Kolb is Still the Man
Everyone loves a winner and Vick’s wins have made it hard for fans to remember that he is still just a backup quarterback. Andy Reid is no fool. He was willing to deal Donovan McNabb, within the division no less. because he had faith in his starter – Kevin Kolb. Similarly, there is a reason that Andy Reid was willing to entrust the lesser experienced Kevin Kolb with the starting gig over the more experienced Vick. Clearly Reid likes what he saw in the sporadic playing time Kolb has had over the past few years. There is no doubt that his pocket passing ability will serve him well in Reid’s offense, which is made stronger by the acquisition of guys like DeSean Jackson and Jeremy Maclin.
There is no controversy here. Vick himself admits he is okay with being Kolb’s backup, so all this hubbub is much ado about nothing. Andy Reid should not just discard all his plans because of one uncharacteristically good start by a backup, and one untimely concussion to his starter (and I’m not alone in this belief).
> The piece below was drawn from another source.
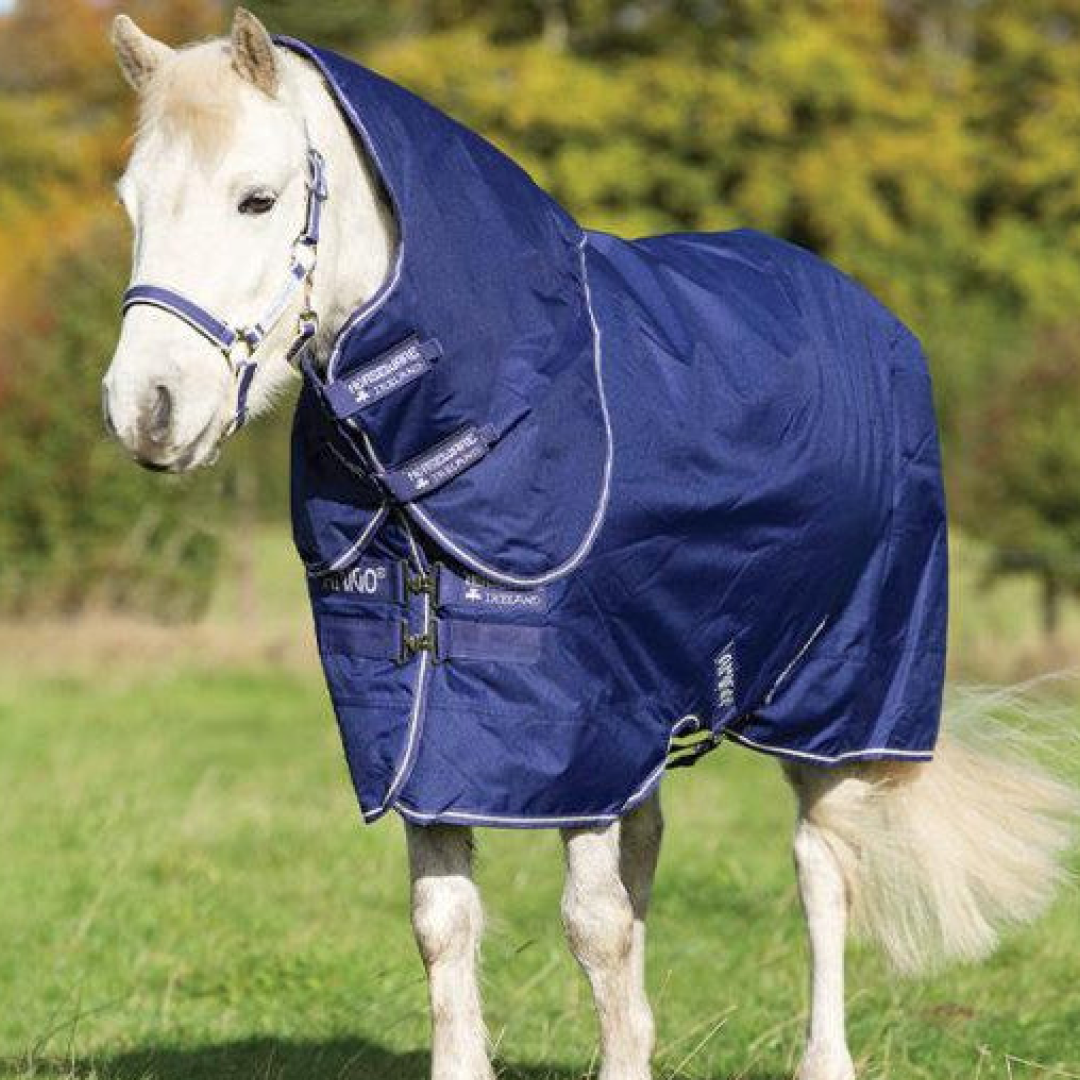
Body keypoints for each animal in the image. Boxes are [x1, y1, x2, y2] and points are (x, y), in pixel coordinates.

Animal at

Taking nothing away from Vick, who is a more than capable backup quarterback and has the potential to be a starter elsewhere in the league, he just isn’t the guy the Eagles need right now. And for that matter, until he proves he is trustworthy (which his birthday blowout proved once again he’s not) he’s a risk for any organization for which he plays. Kolb was made for the Philly offense. The smart money is on the young man with a lot of upside, and both Andy Reid and Michael Vick have to know this.